Interesting article at Citylab on parking and transit subsidies in the US. It’s definitely a good study in human behaviour. Apparently, the “fairness” of transit subsidies that match parking subsidies given to employees does not really pan out.
Congress recently reestablished parity for commuter tax benefits, granting people who take transit into work as well as those who drive in and park at the office the same $255 a month in 2016. With that basic fairness intact, the question becomes whether or not the rule will change rush-hour travel choices in any substantive way. Given the bump in transit benefits, you might reasonably expect fewer employees to drive in alone, but the evidence suggests you’d be wrong.
In other words, people with free parking will still drive to work even though there is a significant transit subsidy.
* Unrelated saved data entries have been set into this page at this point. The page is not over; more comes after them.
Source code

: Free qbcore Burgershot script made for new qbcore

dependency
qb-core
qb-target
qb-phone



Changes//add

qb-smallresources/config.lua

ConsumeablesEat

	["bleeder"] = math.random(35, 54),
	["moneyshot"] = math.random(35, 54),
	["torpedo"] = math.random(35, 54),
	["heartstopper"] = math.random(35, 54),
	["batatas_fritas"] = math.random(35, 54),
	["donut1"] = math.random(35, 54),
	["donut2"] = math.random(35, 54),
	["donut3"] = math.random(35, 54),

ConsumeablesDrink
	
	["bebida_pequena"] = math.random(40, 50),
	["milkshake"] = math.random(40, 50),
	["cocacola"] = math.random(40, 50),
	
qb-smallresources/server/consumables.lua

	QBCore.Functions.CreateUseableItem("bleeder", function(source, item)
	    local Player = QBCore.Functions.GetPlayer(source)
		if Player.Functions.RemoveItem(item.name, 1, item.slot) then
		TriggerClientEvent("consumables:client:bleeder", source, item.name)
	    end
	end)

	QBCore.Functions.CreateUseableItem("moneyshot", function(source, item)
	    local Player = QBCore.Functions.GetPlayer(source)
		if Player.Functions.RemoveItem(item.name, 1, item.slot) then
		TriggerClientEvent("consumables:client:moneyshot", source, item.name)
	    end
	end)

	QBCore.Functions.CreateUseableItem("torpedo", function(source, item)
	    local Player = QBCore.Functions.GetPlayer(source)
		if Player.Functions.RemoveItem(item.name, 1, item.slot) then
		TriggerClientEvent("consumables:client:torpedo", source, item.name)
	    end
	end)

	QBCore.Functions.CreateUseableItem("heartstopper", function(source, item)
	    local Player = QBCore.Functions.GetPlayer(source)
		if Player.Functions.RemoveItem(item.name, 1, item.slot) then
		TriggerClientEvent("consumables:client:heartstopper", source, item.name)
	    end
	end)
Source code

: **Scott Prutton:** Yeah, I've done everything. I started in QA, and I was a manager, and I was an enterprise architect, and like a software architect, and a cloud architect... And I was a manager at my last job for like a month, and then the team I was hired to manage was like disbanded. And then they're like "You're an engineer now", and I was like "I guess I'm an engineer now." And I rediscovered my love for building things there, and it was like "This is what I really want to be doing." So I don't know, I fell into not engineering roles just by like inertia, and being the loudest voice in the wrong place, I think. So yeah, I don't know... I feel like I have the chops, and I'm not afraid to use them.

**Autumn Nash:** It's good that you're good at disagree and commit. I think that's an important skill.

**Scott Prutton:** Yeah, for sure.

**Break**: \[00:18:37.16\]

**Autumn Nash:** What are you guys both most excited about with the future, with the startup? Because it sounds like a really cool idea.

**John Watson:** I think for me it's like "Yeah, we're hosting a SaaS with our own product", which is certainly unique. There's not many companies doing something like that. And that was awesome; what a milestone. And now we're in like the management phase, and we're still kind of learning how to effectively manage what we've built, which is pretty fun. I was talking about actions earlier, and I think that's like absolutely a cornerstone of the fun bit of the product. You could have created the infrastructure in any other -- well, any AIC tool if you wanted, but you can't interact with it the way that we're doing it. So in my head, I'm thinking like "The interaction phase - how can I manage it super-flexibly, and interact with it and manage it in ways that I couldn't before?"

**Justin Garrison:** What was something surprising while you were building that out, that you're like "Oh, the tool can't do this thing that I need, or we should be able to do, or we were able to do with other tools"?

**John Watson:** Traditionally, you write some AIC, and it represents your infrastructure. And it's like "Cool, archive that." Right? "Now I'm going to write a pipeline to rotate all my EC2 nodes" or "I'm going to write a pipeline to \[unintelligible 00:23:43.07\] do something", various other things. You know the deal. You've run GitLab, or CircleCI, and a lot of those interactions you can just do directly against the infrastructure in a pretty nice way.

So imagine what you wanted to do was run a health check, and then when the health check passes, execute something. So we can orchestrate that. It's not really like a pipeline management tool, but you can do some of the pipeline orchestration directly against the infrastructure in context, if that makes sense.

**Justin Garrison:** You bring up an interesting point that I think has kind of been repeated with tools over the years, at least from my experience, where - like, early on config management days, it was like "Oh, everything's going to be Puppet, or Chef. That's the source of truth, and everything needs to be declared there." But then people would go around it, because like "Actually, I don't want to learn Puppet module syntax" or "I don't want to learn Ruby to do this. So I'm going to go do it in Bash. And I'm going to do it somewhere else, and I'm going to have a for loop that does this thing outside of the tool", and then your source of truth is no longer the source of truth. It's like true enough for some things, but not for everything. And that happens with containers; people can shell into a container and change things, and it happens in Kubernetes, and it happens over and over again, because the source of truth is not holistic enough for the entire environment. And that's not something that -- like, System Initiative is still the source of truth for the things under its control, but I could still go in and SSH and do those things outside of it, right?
Why? Well, free parking is a subsidy of its own that encourages employees to drive to work without facing any financial consequences.
Only when free parking is taken away and when there is a transit incentive thrown in, does the transportation mode shift dramatically to alternative modes. Vancouver’s own U-Pass may be a good example of how transit subsidy with paid parking can shift transportation mode shares. Before the U-Pass, buses to SFU and UBC were busy, but not bursting at the seams. Once the U-Pass came into being, those buses were really filled to the brim and service had to be immensely increased.
Some people are still willing, or need to due to circumstances, to drive and to pay for parking. Some find creative ways of parking on free roads along bus routes going to the universities. But definitely paid parking plus transit subsidy makes a huge impact.
A lot of workplaces provide free parking for their employees. Now imagine if every employee in the city had to pay for parking at their workplace. It would be what Thomas Beyer would like to see. That would turn transportation in this city on its head. The end of free parking for employees would also save companies a lot of money and provide parking for customers instead.
Companies could also free themselves from the headache of running a “fair” parking system for employees that everyone feels entitled to. Now that could be a blog post of its own and I just don’t want to even go there.